I tried this on Xplane 10 a few times. Unfortunately, the closest model I have is the much newer F-4. I find that even with the F-4 running at near stall speed and then going into the climb if the loop is too small the plane stalls in the vertical ascent which one wing may lose lift first. It's hard to tell if the video point is actually a stable horizon image. If it is it does appear one wing loses lift and then the plane teeters a bit.
Either way once the stall happens you can't recover because you aren't high enough to trade altitude for speed.
Steps
1) Fly at 130 knots with full flaps.
2) Throttle pull in the flaps and go into the vertical climb of the loop.
3) I find that an aggressive tight loop is around 2250-2500 ft / ~750 meters peak. If I try to do it tighter and only go to 2000 ft the plane stalls in the ascent and although look likes it's still under control it has not enough airspeed or altitude to ever recover lift.
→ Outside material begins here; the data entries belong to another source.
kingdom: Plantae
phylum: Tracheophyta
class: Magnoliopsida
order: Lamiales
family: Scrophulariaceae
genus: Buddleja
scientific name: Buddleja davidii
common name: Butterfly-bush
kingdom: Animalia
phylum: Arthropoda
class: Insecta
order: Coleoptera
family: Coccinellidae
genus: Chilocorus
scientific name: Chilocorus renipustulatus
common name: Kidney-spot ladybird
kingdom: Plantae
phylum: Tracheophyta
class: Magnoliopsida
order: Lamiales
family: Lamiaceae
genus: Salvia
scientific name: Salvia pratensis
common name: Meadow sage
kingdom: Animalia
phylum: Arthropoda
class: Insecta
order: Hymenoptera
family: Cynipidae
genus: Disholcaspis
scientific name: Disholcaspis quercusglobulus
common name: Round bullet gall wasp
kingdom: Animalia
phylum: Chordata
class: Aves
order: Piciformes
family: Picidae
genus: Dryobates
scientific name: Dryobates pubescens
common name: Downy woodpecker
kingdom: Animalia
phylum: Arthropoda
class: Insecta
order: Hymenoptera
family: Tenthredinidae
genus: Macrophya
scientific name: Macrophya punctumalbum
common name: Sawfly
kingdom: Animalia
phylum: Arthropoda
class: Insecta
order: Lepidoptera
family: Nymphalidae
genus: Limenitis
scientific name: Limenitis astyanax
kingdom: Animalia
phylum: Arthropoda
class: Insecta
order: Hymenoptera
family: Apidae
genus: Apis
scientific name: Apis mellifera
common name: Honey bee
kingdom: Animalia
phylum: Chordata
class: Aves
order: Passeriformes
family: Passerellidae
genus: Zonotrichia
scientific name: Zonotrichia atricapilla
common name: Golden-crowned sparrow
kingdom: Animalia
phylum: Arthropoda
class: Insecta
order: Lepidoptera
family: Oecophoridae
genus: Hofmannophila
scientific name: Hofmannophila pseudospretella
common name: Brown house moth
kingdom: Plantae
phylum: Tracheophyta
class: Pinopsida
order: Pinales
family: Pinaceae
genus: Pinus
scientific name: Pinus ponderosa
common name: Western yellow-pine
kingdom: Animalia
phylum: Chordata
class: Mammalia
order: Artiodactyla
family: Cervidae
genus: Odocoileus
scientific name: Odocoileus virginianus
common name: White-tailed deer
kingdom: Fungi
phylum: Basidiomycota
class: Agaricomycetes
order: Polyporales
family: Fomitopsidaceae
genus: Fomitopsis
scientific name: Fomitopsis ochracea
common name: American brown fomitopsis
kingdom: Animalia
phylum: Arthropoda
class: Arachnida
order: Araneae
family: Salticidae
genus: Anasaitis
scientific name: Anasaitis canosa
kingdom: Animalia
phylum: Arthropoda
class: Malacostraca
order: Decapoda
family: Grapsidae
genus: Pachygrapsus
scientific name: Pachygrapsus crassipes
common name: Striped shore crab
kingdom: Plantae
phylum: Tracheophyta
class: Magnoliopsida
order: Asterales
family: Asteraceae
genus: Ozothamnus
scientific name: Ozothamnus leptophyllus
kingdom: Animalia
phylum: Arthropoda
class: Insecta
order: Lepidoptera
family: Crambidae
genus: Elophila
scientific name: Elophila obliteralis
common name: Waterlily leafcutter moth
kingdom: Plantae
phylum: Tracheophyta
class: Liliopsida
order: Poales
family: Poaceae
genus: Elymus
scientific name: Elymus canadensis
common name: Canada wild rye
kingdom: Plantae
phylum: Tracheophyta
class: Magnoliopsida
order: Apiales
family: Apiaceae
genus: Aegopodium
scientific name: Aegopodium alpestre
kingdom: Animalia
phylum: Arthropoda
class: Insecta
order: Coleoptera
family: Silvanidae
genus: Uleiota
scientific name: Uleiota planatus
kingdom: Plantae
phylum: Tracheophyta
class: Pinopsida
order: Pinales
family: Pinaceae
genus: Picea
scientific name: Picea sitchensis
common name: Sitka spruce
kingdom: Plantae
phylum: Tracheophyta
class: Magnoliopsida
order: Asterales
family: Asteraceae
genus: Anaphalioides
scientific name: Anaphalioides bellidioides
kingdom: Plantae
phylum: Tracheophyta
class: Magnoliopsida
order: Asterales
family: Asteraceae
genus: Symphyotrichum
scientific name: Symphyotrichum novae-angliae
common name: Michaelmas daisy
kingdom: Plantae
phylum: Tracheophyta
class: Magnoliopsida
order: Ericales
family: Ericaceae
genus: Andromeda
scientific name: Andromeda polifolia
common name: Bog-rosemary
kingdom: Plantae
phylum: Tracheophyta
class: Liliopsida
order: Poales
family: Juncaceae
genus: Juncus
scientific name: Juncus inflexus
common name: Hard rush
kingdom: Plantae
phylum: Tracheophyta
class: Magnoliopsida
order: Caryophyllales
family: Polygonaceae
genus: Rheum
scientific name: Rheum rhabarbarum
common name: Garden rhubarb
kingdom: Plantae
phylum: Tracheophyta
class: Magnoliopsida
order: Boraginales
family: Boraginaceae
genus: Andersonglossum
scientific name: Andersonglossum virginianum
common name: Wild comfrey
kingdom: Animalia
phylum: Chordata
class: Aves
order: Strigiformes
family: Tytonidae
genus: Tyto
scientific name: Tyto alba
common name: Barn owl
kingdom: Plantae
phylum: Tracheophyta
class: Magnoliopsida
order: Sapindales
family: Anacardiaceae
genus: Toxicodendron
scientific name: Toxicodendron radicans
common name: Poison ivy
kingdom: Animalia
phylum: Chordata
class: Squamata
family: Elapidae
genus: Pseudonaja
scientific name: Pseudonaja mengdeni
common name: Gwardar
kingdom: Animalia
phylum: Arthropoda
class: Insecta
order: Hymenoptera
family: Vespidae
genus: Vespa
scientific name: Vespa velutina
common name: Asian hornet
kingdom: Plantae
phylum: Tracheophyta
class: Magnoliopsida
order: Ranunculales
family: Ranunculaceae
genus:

Also I did this completely on instruments. If I try to do it without I crash every time because I have to idea where I am. Even then it's hard because when the horizon disappears it's like being blind. I guess if you do this all the time you kinda know where you are or should be. But I normally try to fly with a horizon
From the original video it looks as though he is trying to trade altitude for speed as the descent seems to appear controlled and straight down in order to recover speed and regain lift later but it never happened and he was trying to find the clearest place possible to put it down. But without lift you can't control the plane. To me this looks like what has happened because the plane has not much lift at all near the crash point as it appears to be descending 20 feet or more per second.